PROBLEM TO WORK ON ▸ From the records below, pick out and copy each line that contains the string "right".

EXERCISE INPUT ▸
****

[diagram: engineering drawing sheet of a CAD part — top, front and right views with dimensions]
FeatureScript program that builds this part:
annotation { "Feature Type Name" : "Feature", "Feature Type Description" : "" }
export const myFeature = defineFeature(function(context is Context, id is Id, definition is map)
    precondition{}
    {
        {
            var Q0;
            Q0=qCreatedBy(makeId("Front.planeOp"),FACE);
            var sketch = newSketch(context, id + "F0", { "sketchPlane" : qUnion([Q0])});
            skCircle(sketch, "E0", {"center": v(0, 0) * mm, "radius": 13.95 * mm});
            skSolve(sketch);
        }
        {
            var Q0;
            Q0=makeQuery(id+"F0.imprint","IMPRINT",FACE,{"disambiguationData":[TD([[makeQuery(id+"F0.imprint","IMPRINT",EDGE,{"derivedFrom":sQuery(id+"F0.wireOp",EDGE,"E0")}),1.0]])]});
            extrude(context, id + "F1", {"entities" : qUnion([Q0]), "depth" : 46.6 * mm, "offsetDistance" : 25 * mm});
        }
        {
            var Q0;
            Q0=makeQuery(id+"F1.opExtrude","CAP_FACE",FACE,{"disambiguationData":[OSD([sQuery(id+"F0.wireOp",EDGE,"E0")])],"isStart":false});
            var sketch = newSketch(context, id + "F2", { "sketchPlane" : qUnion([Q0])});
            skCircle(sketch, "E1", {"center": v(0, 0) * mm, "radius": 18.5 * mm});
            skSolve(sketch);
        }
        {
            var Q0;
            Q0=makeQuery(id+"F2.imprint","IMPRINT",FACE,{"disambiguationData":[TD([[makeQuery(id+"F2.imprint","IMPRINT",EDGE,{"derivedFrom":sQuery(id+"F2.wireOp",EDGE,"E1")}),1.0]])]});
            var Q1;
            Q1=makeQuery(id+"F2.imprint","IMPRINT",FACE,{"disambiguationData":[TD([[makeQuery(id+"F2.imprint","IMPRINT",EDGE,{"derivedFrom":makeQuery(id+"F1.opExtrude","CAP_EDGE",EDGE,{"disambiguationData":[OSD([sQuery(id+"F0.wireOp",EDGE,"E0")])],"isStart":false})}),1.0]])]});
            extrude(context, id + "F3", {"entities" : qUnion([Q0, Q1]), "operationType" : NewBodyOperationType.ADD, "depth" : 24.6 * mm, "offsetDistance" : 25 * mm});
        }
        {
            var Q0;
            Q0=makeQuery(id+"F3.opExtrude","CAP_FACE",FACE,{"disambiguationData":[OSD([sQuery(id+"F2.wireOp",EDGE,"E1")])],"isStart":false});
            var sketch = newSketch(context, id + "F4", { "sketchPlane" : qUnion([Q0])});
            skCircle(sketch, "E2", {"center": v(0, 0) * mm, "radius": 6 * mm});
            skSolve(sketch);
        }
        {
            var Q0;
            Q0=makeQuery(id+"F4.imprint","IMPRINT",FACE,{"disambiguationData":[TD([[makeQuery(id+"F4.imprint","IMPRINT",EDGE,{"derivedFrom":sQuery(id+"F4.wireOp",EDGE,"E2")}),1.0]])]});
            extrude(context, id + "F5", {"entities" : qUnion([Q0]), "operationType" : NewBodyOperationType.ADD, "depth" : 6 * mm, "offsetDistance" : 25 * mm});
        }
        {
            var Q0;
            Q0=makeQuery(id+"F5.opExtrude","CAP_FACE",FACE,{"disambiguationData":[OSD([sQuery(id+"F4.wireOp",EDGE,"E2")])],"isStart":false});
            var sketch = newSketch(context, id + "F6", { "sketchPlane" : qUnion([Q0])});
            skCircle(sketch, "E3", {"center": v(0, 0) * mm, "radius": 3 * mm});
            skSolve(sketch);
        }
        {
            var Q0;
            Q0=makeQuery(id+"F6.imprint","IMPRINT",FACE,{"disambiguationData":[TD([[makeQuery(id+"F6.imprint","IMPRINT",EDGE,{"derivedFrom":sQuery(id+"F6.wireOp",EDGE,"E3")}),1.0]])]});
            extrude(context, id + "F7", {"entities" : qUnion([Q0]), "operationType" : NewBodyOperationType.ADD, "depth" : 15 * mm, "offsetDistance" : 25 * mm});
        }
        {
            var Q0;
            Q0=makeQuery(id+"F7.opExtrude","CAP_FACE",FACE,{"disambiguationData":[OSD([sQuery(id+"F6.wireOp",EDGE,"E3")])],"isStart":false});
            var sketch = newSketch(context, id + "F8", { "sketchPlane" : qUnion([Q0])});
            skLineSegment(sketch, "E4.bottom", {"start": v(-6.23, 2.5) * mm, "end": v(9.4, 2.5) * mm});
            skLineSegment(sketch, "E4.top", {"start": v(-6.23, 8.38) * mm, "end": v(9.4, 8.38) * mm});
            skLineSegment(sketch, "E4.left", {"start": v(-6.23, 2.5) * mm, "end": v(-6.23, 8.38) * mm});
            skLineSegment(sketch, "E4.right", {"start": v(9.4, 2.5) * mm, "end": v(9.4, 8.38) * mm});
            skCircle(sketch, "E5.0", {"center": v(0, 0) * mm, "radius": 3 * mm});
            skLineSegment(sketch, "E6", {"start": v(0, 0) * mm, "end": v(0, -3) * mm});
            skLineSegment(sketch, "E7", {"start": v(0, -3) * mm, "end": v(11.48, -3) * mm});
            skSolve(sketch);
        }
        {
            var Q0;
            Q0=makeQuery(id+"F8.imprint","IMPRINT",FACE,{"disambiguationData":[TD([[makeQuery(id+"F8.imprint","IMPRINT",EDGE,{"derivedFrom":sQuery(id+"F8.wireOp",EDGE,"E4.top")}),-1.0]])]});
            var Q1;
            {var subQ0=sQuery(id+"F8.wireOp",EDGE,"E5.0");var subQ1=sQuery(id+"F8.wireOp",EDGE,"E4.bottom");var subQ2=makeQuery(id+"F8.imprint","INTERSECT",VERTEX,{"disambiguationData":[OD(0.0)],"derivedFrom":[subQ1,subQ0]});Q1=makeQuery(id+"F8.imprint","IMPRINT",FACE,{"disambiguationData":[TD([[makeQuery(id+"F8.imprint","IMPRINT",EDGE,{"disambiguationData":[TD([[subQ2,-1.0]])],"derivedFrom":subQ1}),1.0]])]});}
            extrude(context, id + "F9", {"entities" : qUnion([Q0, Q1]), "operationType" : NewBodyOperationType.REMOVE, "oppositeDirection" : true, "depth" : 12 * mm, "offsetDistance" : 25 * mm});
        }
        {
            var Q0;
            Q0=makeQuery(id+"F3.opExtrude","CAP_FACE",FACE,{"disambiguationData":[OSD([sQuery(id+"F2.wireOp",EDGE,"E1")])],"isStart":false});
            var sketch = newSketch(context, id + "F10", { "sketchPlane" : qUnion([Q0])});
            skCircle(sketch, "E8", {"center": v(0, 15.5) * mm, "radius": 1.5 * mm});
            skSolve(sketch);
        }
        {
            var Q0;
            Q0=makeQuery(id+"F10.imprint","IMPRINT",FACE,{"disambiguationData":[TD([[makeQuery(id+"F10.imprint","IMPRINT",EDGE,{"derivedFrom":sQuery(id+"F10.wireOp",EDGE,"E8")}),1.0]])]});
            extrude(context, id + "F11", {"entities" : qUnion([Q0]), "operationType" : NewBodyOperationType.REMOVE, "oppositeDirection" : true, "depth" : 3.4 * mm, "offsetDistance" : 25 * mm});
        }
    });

****

EXPECTED ANSWER ▸
[diagram: engineering drawing sheet of a CAD part — top, front and right views with dimensions]
            skLineSegment(sketch, "E4.right", {"start": v(9.4, 2.5) * mm, "end": v(9.4, 8.38) * mm});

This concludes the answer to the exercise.